Si la croissance demeure vigoureuse dans l’espace Uemoa avec le dynamisme des services et du commerce, des pressions sur les prix pourraient réapparaître dans les prochains mois, sous l’effet conjugué des tensions au Moyen-Orient et des perturbations internes liées à l’insécurité, selon la Bceao.
La Banque centrale des États de l’Afrique de l’Ouest (Bceao) dresse, dans sa note de conjoncture de mars 2026, un tableau nuancé de l’évolution économique au sein de l’Union économique et monétaire ouest-africaine (Uemoa). Elle anticipe une croissance du Pib réel de 6,5 % au premier trimestre 2026, après une progression de même ampleur au quatrième trimestre 2025. Cette dynamique serait soutenue par le dynamisme des activités commerciales et des services, ainsi que par une bonne campagne agricole.
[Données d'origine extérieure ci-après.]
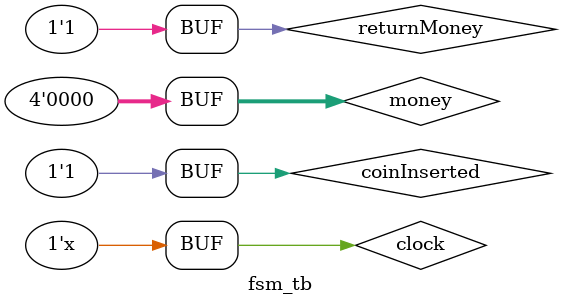
<source format=v>
`include "FSM.v"
module fsm_tb();
reg clock, coinInserted;
reg [3:0] money;
reg returnMoney;
wire [3:0] coinReturn;
wire dispense;
initial begin
clock = 0;
coinInserted = 1'b0;
money = 4'b0000;
returnMoney = 1'b0;
#10 coinInserted = 1'b1;
#10 money = 4'b0100;
#10 returnMoney = 1'b1;
#10 money = 4'b0000;
end
always
#2 clock =~ clock;
fsm U_fsm(clock, coinInserted, money, returnMoney, coinReturn, dispense);
endmodule
</source>
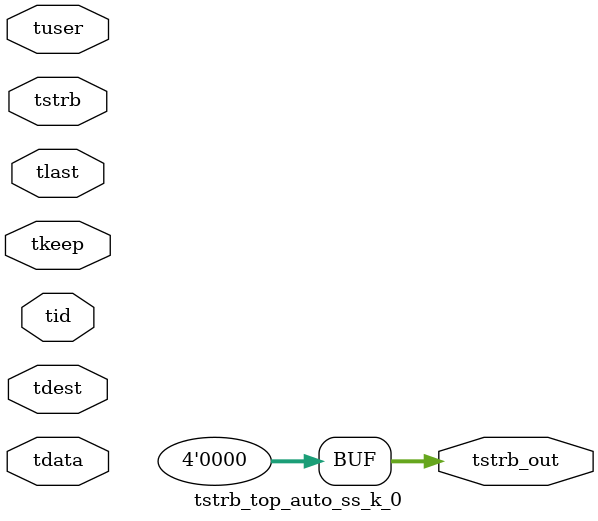
<source format=v>


`timescale 1ps/1ps

module tstrb_top_auto_ss_k_0 #
(
parameter C_S_AXIS_TDATA_WIDTH = 32,
parameter C_S_AXIS_TUSER_WIDTH = 0,
parameter C_S_AXIS_TID_WIDTH   = 0,
parameter C_S_AXIS_TDEST_WIDTH = 0,
parameter C_M_AXIS_TDATA_WIDTH = 32
)
(
input  [(C_S_AXIS_TDATA_WIDTH == 0 ? 1 : C_S_AXIS_TDATA_WIDTH)-1:0     ] tdata,
input  [(C_S_AXIS_TUSER_WIDTH == 0 ? 1 : C_S_AXIS_TUSER_WIDTH)-1:0     ] tuser,
input  [(C_S_AXIS_TID_WIDTH   == 0 ? 1 : C_S_AXIS_TID_WIDTH)-1:0       ] tid,
input  [(C_S_AXIS_TDEST_WIDTH == 0 ? 1 : C_S_AXIS_TDEST_WIDTH)-1:0     ] tdest,
input  [(C_S_AXIS_TDATA_WIDTH/8)-1:0 ] tkeep,
input  [(C_S_AXIS_TDATA_WIDTH/8)-1:0 ] tstrb,
input                                                                    tlast,
output [(C_M_AXIS_TDATA_WIDTH/8)-1:0 ] tstrb_out
);

assign tstrb_out = {1'b0};

endmodule


</source>
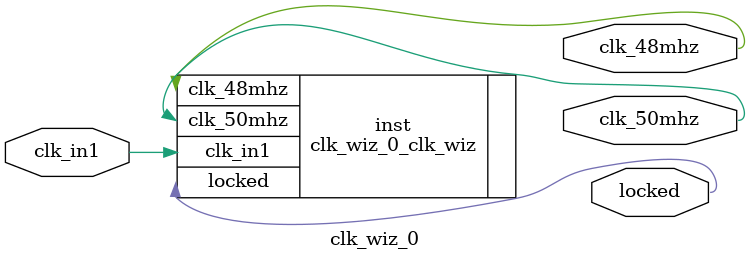
<source format=v>


`timescale 1ps/1ps

(* CORE_GENERATION_INFO = "clk_wiz_0,clk_wiz_v6_0_11_0_0,{component_name=clk_wiz_0,use_phase_alignment=true,use_min_o_jitter=false,use_max_i_jitter=false,use_dyn_phase_shift=false,use_inclk_switchover=false,use_dyn_reconfig=false,enable_axi=0,feedback_source=FDBK_AUTO,PRIMITIVE=MMCM,num_out_clk=2,clkin1_period=10.000,clkin2_period=10.000,use_power_down=false,use_reset=false,use_locked=true,use_inclk_stopped=false,feedback_type=SINGLE,CLOCK_MGR_TYPE=NA,manual_override=false}" *)

module clk_wiz_0 
 (
  // Clock out ports
  output        clk_48mhz,
  output        clk_50mhz,
  // Status and control signals
  output        locked,
 // Clock in ports
  input         clk_in1
 );

  clk_wiz_0_clk_wiz inst
  (
  // Clock out ports  
  .clk_48mhz(clk_48mhz),
  .clk_50mhz(clk_50mhz),
  // Status and control signals               
  .locked(locked),
 // Clock in ports
  .clk_in1(clk_in1)
  );

endmodule

</source>
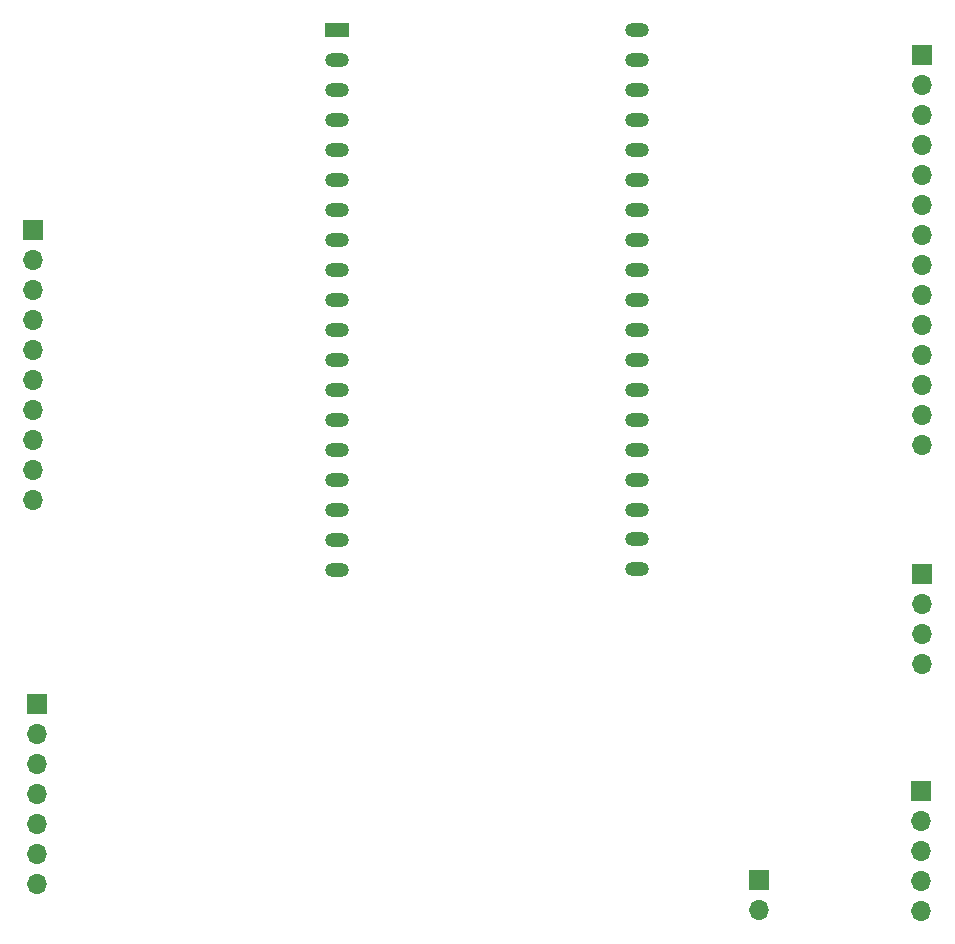
<source format=gbr>
%TF.GenerationSoftware,KiCad,Pcbnew,8.0.7*%
%TF.CreationDate,2025-01-15T13:48:50-05:00*%
%TF.ProjectId,CPU,4350552e-6b69-4636-9164-5f7063625858,rev?*%
%TF.SameCoordinates,Original*%
%TF.FileFunction,Soldermask,Bot*%
%TF.FilePolarity,Negative*%
%FSLAX46Y46*%
G04 Gerber Fmt 4.6, Leading zero omitted, Abs format (unit mm)*
G04 Created by KiCad (PCBNEW 8.0.7) date 2025-01-15 13:48:50*
%MOMM*%
%LPD*%
G01*
G04 APERTURE LIST*
%ADD10R,1.700000X1.700000*%
%ADD11O,1.700000X1.700000*%
%ADD12R,2.000000X1.200000*%
%ADD13O,2.000000X1.200000*%
G04 APERTURE END LIST*
D10*
%TO.C,J5*%
X90678000Y-119561000D03*
D11*
X90678000Y-122101000D03*
X90678000Y-124641000D03*
X90678000Y-127181000D03*
X90678000Y-129721000D03*
X90678000Y-132261000D03*
X90678000Y-134801000D03*
%TD*%
D10*
%TO.C,J3*%
X165608000Y-108512000D03*
D11*
X165608000Y-111052000D03*
X165608000Y-113592000D03*
X165608000Y-116132000D03*
%TD*%
D10*
%TO.C,J1*%
X165608000Y-64570000D03*
D11*
X165608000Y-67110000D03*
X165608000Y-69650000D03*
X165608000Y-72190000D03*
X165608000Y-74730000D03*
X165608000Y-77270000D03*
X165608000Y-79810000D03*
X165608000Y-82350000D03*
X165608000Y-84890000D03*
X165608000Y-87430000D03*
X165608000Y-89970000D03*
X165608000Y-92510000D03*
X165608000Y-95050000D03*
X165608000Y-97590000D03*
%TD*%
D12*
%TO.C,U1*%
X116076000Y-62415000D03*
D13*
X116076000Y-64955000D03*
X116076000Y-67495000D03*
X116076000Y-70035000D03*
X116076000Y-72575000D03*
X116076000Y-75115000D03*
X116076000Y-77655000D03*
X116076000Y-80195000D03*
X116076000Y-82735000D03*
X116076000Y-85275000D03*
X116076000Y-87815000D03*
X116076000Y-90355000D03*
X116076000Y-92895000D03*
X116076000Y-95435000D03*
X116076000Y-97975000D03*
X116076000Y-100515000D03*
X116076000Y-103055000D03*
X116076000Y-105595000D03*
X116076000Y-108135000D03*
X141472320Y-108132280D03*
X141472320Y-105592280D03*
X141476000Y-103055000D03*
X141476000Y-100515000D03*
X141476000Y-97975000D03*
X141476000Y-95435000D03*
X141476000Y-92895000D03*
X141476000Y-90355000D03*
X141476000Y-87815000D03*
X141476000Y-85275000D03*
X141476000Y-82735000D03*
X141476000Y-80195000D03*
X141476000Y-77655000D03*
X141476000Y-75115000D03*
X141476000Y-72575000D03*
X141476000Y-70035000D03*
X141476000Y-67495000D03*
X141476000Y-64955000D03*
X141476000Y-62415000D03*
%TD*%
D10*
%TO.C,J2*%
X90297000Y-79426500D03*
D11*
X90297000Y-81966500D03*
X90297000Y-84506500D03*
X90297000Y-87046500D03*
X90297000Y-89586500D03*
X90297000Y-92126500D03*
X90297000Y-94666500D03*
X90297000Y-97206500D03*
X90297000Y-99746500D03*
X90297000Y-102286500D03*
%TD*%
D10*
%TO.C,J6*%
X151765000Y-134415000D03*
D11*
X151765000Y-136955000D03*
%TD*%
D10*
%TO.C,J4*%
X165481000Y-126927000D03*
D11*
X165481000Y-129467000D03*
X165481000Y-132007000D03*
X165481000Y-134547000D03*
X165481000Y-137087000D03*
%TD*%
M02*

</source>
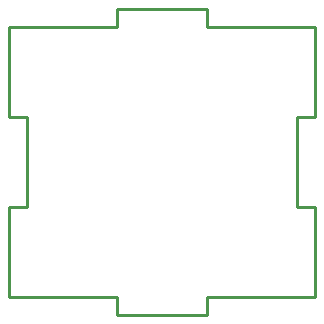
<source format=gbr>
G04 EAGLE Gerber RS-274X export*
G75*
%MOMM*%
%FSLAX34Y34*%
%LPD*%
%IN*%
%IPPOS*%
%AMOC8*
5,1,8,0,0,1.08239X$1,22.5*%
G01*
%ADD10C,0.254000*%


D10*
X-15240Y0D02*
X76200Y0D01*
X76200Y-15240D01*
X152400Y-15240D01*
X152400Y0D01*
X243840Y0D01*
X243840Y76200D01*
X228600Y76200D01*
X228600Y152400D01*
X243840Y152400D01*
X243840Y228600D01*
X152400Y228600D01*
X152400Y243840D01*
X76200Y243840D01*
X76200Y228600D01*
X-15240Y228600D01*
X-15240Y152400D01*
X0Y152400D01*
X0Y76200D01*
X-15240Y76200D01*
X-15240Y0D01*
M02*

</source>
En revanche, l’inflation devrait repasser en territoire positif, pour s’établir à +0,4 % en mars 2026 puis à +0,8 % en avril 2026. Ce retournement reflète notamment le renchérissement des produits pétroliers, en lien avec les tensions au Moyen-Orient, ainsi que la persistance de perturbations dans les chaînes de distribution des produits alimentaires dans certaines zones de l’Union, du fait de l’insécurité.
En février 2026, l’indice des prix des produits de base exportés par les pays de l’Union s’est replié de 3,9 %, sous l’effet notamment de la baisse des cours du gaz naturel (-29,6 %), du cacao (-28,5 %), du café (-9,7 %) et du coton (-2,1 %). À l’inverse, les cours du pétrole (+6,9 %), de l’or (+6,1 %) et de la noix de cajou (+6,2 %) se sont inscrits en hausse.
Parallèlement, l’indice des prix des principaux produits alimentaires importés a progressé de 3,7 %, en lien avec le renchérissement de l’huile de soja (+11,5 %) et du blé (+6,1 %), atténué par la baisse du sucre (-3,1 %).
Activité ralentie en début d’année
En janvier 2026, l’activité économique au sein de l’Union a enregistré un ralentissement en rythme mensuel. L’amélioration de la production industrielle (+8,1 %) a été compensée par la contraction du chiffre d’affaires du commerce (-7,3 %) et le recul des services marchands non financiers (-8,4 %).
Le taux d’inflation est resté en territoire négatif, à -0,1 % en février 2026, après -0,5 % en janvier, en lien avec la poursuite de la baisse des prix des produits alimentaires, quoique à un rythme moins soutenu.
Sur le marché monétaire, le taux d’intérêt moyen à une semaine du marché interbancaire s’est établi à 4,23 % en février, en baisse de 61 points de base par rapport à janvier. En revanche, les conditions appliquées par les banques à la clientèle se sont légèrement durcies, le taux débiteur moyen passant de 6,80 % à 6,93 %.
La masse monétaire a poursuivi sa progression, avec une hausse de 18,8 % en glissement annuel à fin janvier 2026, portée principalement par l’accroissement des actifs extérieurs nets (+179,4 %) et des créances sur l’économie (+6,2 %).
Malgré une croissance solide, l’Union reste exposée à des fragilités structurelles et à des chocs externes. Si elle parvient à maintenir son rythme de développement, l’enjeu majeur des prochains mois résidera dans la maîtrise des tensions inflationnistes et le renforcement de la résilience face aux incertitudes internationales et sécuritaires.